ENHANCING COVID-19 EDUCATION
SMHS is working to keep students, faculty, and staff informed about clinical public health and COVID-19 through a new online Learning Lab educational series.
The first symposium, hosted by Karla Bartholomew, PhD, JD, MPH, PA, program and development officer for clinical public health; Patients, Populations, and Systems course director; and director of the dual-degree MD/MPH program at SMHS, included topics related to COVID-19 such as zoonotic infections, epidemiologic measures in COVID-19, public health law, current public policy and advocacy efforts, and wellness practices.

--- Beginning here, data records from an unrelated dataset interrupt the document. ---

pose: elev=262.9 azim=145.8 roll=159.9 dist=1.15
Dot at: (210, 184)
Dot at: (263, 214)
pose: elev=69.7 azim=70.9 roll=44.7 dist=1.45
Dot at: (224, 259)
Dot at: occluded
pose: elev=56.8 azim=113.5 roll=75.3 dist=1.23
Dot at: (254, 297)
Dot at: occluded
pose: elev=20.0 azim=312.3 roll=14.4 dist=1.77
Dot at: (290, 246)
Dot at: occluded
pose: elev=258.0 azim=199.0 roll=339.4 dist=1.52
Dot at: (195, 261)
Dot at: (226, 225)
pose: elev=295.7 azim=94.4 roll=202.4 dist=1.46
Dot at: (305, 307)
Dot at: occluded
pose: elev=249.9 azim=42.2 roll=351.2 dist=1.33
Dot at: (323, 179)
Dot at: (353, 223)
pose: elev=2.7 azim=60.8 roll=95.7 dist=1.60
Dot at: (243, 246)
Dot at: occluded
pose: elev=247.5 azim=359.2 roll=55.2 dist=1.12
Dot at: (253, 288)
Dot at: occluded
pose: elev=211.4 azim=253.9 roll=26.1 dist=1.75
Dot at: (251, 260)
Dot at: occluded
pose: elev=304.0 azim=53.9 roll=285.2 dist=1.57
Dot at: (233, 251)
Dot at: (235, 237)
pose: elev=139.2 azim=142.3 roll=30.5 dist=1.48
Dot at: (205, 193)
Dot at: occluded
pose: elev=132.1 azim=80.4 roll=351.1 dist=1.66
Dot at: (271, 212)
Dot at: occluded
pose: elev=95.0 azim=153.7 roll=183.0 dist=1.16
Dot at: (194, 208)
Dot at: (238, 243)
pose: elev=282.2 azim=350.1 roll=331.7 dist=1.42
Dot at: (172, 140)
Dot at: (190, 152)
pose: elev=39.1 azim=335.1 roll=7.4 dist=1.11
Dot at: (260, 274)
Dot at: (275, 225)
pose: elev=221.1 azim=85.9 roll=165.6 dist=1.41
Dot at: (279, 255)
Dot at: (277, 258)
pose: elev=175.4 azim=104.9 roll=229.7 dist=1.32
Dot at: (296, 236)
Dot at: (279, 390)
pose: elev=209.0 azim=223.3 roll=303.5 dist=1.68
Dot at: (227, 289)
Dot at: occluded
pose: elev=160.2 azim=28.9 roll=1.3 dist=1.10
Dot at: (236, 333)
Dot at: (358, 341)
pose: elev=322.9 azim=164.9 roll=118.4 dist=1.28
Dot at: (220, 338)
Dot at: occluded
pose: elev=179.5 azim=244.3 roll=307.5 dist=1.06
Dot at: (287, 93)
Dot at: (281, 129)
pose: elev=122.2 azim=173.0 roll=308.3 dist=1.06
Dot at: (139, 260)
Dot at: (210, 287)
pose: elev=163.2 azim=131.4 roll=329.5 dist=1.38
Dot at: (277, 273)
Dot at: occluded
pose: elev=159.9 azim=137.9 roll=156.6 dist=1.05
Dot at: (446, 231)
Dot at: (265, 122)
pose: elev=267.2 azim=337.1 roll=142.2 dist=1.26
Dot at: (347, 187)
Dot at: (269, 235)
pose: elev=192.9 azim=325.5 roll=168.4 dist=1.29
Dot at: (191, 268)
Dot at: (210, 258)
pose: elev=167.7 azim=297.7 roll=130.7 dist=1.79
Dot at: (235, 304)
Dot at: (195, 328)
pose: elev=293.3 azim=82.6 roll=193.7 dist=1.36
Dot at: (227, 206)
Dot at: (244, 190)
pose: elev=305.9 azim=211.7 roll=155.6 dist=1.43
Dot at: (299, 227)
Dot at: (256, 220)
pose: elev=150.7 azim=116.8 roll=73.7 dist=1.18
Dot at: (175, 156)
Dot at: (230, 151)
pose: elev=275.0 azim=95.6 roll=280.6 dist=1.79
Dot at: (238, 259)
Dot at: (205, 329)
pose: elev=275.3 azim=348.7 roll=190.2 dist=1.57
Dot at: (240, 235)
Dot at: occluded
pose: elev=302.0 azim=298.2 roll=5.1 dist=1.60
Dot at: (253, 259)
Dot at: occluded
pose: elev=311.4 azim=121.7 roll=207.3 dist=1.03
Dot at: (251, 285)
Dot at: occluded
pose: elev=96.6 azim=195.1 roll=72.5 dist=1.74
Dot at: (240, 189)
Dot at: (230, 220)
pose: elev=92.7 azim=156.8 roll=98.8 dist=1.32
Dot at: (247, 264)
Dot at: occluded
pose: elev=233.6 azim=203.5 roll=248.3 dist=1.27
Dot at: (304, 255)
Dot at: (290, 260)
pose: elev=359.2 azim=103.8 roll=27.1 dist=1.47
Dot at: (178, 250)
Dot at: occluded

Attendees of the second SMHS Learning Lab were educated on the effects of the virus on marginalized communities throughout the United States. The Learning Lab is part of a new effort by SMHS clinical public health faculty to teach students, faculty, and staff about pressing clinical public health topics and their implications.
Information management is key to the success of any emergency response, and with the COVID-19 pandemic there’s been a tidal wave of updates on the virus. To contain that flood of information, faculty and staff across GW are developing weekly intelligence reports for frontline providers and leaders throughout the GW medical enterprise.
The Intelligence Unit is made up of more than 25 faculty experts from the GW MFA, GW Hospital, SMHS, the Milken Institute School of Public Health at GW, and the GW School of Nursing, as well as Himmelfarb Health Sciences Library reference librarians.
Amid the growing anti-Asian sentiment in the United States because of COVID-19, the GW Elliott School of International Affairs and the SMHS Office of Diversity and Inclusion hosted a webinar to inform students, faculty, and staff about the issue and address strategies to support targeted groups.
During the more than hour-long virtual event, faculty, staff, and students from the two schools discussed disinformation about COVID-19, made recommendations on how to be inclusive of all perspectives related to the health situation, and offered advice on how to support disproportionately targeted and vulnerable groups during the pandemic.